## Passage given
Notebook > Sports

Peyton's place

Sports | Super Bowl may determine the legacy of Indianapolis star quarterback

Issue: "The surge is on," Feb. 3, 2007

The only thing standing in the way of Indianapolis Colts quarterback Peyton Manning finally winning the big one? A Florida Gator quarterback. Sound familiar, Peyton? College football fans in Tennessee who waited and waited for Manning to break through against rival Florida know.

In just a two-week time span Manning will be able to address two beasts that have burdened him since he arrived on the national stage. The first is but half completed. Like Dan Marino and others, Manning has been saddled with the ignominious label of great quarterback who can't win the big one. In previous seasons, Manning's Colts routinely fell to the New England Patriots, a team quarterbacked by what many call Manning's football opposite. While Manning (like Marino) racks up the stats, the Patriots' Tom Brady seemed always to prevail (like Joe Montana).

## Dataset entries
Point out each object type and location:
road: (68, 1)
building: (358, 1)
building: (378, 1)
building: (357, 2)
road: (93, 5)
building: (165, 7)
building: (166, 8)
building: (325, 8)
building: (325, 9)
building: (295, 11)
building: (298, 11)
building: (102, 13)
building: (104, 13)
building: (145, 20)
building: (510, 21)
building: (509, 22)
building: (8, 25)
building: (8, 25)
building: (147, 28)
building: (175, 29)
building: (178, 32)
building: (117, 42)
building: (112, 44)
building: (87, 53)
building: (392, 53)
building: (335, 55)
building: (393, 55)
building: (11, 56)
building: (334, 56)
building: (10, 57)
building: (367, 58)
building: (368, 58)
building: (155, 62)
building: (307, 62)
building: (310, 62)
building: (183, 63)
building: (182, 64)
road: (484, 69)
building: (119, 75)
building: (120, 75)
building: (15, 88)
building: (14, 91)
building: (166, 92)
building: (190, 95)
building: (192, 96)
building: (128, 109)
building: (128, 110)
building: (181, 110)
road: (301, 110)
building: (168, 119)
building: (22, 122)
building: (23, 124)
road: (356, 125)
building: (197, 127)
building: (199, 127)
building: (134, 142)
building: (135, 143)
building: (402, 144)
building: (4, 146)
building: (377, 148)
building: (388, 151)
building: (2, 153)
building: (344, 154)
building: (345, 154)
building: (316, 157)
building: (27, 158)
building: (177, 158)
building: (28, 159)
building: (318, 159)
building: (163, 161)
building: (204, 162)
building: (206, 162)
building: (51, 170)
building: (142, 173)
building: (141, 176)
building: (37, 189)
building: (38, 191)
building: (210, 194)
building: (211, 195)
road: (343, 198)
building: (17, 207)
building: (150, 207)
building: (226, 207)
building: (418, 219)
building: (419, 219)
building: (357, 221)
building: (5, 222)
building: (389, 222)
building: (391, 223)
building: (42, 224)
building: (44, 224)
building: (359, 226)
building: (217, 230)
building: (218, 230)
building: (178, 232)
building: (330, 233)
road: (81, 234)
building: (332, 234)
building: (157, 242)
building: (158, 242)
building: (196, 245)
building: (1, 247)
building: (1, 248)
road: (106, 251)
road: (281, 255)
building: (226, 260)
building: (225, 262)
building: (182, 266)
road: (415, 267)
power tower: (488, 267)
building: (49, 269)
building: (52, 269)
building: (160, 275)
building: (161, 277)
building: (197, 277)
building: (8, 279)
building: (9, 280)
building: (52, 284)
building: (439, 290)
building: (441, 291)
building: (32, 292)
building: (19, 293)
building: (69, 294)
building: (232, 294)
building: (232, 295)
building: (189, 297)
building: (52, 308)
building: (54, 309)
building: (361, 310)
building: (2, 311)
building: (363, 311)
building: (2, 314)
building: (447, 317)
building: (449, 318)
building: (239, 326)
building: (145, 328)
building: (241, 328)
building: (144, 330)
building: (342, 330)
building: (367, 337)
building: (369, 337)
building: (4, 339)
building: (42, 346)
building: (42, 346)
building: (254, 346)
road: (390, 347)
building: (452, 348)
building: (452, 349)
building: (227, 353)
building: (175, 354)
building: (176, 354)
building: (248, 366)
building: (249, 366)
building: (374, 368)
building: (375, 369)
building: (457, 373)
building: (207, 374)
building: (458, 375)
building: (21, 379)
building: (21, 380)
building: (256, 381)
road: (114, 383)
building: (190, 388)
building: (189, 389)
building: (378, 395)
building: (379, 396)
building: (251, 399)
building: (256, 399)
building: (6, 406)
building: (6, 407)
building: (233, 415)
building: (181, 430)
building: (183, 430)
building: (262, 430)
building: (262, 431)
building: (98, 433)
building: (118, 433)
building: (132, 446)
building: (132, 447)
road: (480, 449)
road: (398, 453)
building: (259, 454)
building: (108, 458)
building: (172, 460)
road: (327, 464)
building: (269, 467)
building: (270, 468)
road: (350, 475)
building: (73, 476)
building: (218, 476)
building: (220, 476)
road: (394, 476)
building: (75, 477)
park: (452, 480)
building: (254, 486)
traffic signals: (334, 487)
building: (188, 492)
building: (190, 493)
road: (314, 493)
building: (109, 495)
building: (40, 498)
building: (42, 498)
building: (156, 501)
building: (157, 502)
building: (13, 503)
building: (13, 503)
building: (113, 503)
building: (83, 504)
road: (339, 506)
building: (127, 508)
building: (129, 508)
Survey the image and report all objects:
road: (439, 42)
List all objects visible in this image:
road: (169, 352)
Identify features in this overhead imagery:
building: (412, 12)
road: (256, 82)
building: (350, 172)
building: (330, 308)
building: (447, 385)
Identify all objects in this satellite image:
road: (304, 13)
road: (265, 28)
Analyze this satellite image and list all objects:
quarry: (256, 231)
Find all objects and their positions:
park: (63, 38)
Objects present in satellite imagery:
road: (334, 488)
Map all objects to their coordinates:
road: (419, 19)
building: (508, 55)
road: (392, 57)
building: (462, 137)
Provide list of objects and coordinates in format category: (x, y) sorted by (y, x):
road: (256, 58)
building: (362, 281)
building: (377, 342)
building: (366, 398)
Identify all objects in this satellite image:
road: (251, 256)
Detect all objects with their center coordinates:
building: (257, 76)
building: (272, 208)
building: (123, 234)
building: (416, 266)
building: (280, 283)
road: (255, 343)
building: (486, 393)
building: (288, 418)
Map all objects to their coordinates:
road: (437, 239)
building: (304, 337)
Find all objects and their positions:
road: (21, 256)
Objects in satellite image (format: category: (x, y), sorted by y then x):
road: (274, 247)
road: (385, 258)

## Exercises
a) In the Peyton Manning article, which Patriots quarterback is called Manning's football opposite?
b) Carry on the Peyton Manning article from its last sentence.
The rows aren't needed here.

## Responses by task
a) Tom Brady.

b)
Of course, that part of Manning's legacy changed in the AFC championship game. Manning led Indianapolis from a deficit against the Brady-led Patriots to claim a berth in the Super Bowl. Now all he has to do is win the game. Because if Manning can't beat struggling Chicago Bears (and former University of Florida) quarterback Rex Grossman, will it matter that Manning finally overcame Brady and the Patriots? Can Manning's legacy afford a loss to a quarterback who posted so many miserable games this season that his Chicago teammates often complimented his performance with lines like, "At least he didn't blow it for us"?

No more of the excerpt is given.